52-year-old Karen Tompkins of Hazelcrest sits in her room at Northwestern Memorial Hospital counting her blessings as she enters the new year.
“It’s been an amazing year for us,” she says. “We had a beautiful graduation, we have a beautiful baby, now we have a good strong heart.”
But that hasn’t always been the case. Just ask Dr. Allen Anderson, the medical director for the Center for Heart Failure. When he admitted Tompkins to the hospital on November 20th she was a very sick woman. Her heart was operating at less than 15%.
“She couldn’t breathe well, kidneys weren’t working properly, the pressure on her heart and lungs was very, very high,” Dr Anderson said.
A new heart was her only hope.
Meanwhile her daughter Taylor was 9 months pregnant, due with her first baby. No one could be sure what would arrive first at Northwestern—a new granddaughter or a new heart for Karen.
On December 10th, flat on her back and hooked up to countless lifesaving machines, Karen got a call that Taylor was in labor.
Karen planned to be there, by her daughter’s side for the delivery. But the health risk for Karen was too great.
“They said, I’m sorry, we aren’t going to be able to let you go.”
The mother and daughter team ended up using Facetime until 7 pound 12 ounce Maiya arrived on December 11th. Daughter Taylor and her newborn were also at Northwestern, just down the block at Prentice Women’s Hospital.
“I was hooked up to an unbelievable amount of machines and I was able to sit there and watch my granddaughter be born,” Karen said.
Seven days later, Karen’s transplant coordinator called with the news that brought about mixed emotions.
“At that moment I was thinking it’s Christmas, it’s the holidays, what greater blessing for me. And at the same time, you’re thinking about the loss for them,” she said.
Them is the donor’s family. Karen was given the gift of life when another family at the same time was struggling with a death.

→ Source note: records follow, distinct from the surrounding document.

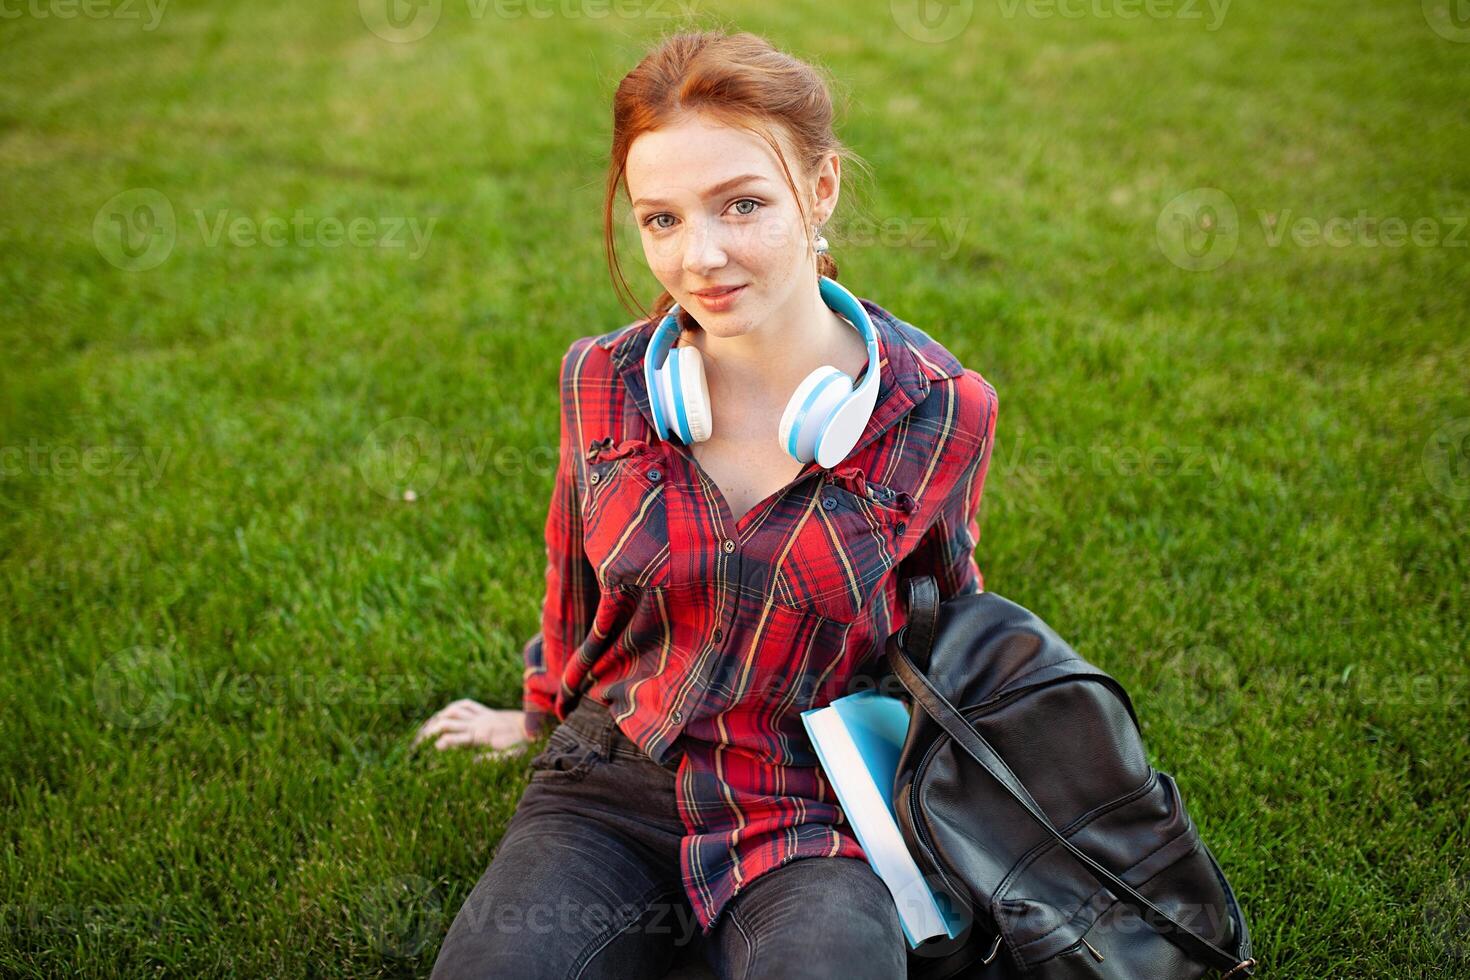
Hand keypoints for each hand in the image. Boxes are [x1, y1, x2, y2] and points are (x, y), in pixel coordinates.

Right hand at [414, 699, 530, 760]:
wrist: (532, 727)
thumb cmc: (521, 745)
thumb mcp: (508, 757)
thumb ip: (489, 760)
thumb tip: (471, 763)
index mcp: (481, 736)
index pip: (456, 738)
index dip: (443, 743)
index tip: (432, 749)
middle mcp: (478, 723)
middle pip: (449, 723)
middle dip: (432, 730)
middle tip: (419, 741)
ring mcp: (480, 715)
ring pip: (453, 711)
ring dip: (438, 717)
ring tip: (426, 728)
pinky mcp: (485, 711)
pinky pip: (466, 704)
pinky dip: (453, 706)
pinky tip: (444, 712)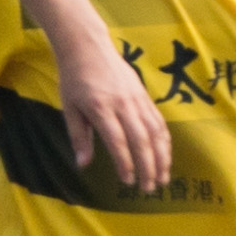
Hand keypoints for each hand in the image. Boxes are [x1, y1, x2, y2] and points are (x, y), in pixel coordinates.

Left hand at [52, 28, 173, 195]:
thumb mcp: (69, 108)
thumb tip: (83, 164)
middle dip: (148, 166)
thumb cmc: (75, 79)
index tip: (128, 182)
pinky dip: (164, 140)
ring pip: (155, 131)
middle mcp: (123, 104)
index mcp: (100, 108)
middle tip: (149, 188)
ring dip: (161, 156)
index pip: (117, 141)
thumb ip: (79, 137)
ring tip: (163, 177)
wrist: (88, 47)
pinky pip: (158, 120)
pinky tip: (165, 154)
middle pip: (141, 139)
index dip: (125, 163)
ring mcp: (137, 98)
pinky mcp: (144, 94)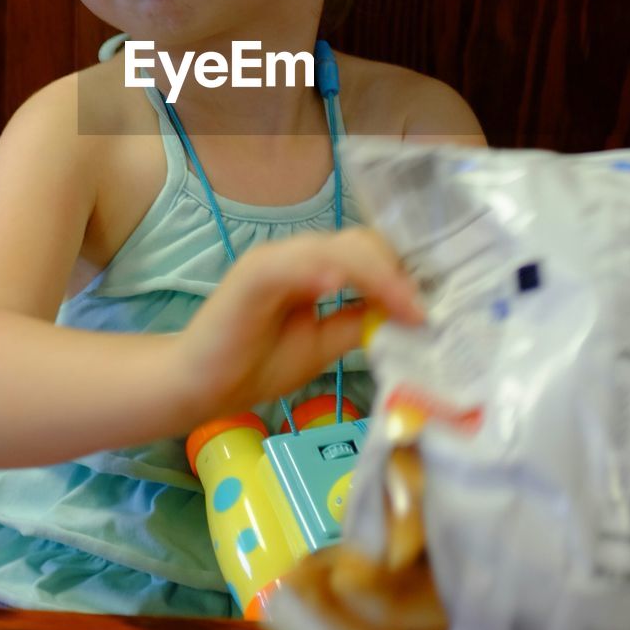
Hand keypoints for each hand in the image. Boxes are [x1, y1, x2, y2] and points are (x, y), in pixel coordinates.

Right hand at [174, 227, 421, 425]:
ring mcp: (272, 260)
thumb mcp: (323, 345)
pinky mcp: (251, 275)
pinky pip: (290, 265)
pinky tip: (337, 286)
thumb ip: (356, 324)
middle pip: (357, 244)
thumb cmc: (256, 364)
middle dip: (395, 273)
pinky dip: (317, 272)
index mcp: (313, 268)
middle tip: (422, 310)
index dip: (399, 273)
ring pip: (333, 250)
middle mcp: (295, 254)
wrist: (200, 385)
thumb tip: (405, 315)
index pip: (366, 252)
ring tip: (402, 305)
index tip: (429, 306)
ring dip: (373, 275)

There are roughly 2200 heart transplants in the United States each year.
Dr. Anderson says, “This is a difficult time for patients. It’s a moment of joy for them and their families. It’s also a moment of sadness when they recognize that someone had to die for this gift to be passed on.”
The new heart ended up being a perfect fit for Karen Tompkins the week before Christmas.
Now on her way home finally, Karen is grateful for new life this new year. It is a second chance with her family and her new heart quite full as she thanks the donor’s family who made it all possible.
“I just want to say thank you. I could never say thank you enough.”
Karen’s story emphasizes the need for organ donation. It’s pretty easy to do, just flip your driver’s license over and sign the back. Also, talk it over with your family. If they are not aware of your wishes—they get the final call on what happens after you die.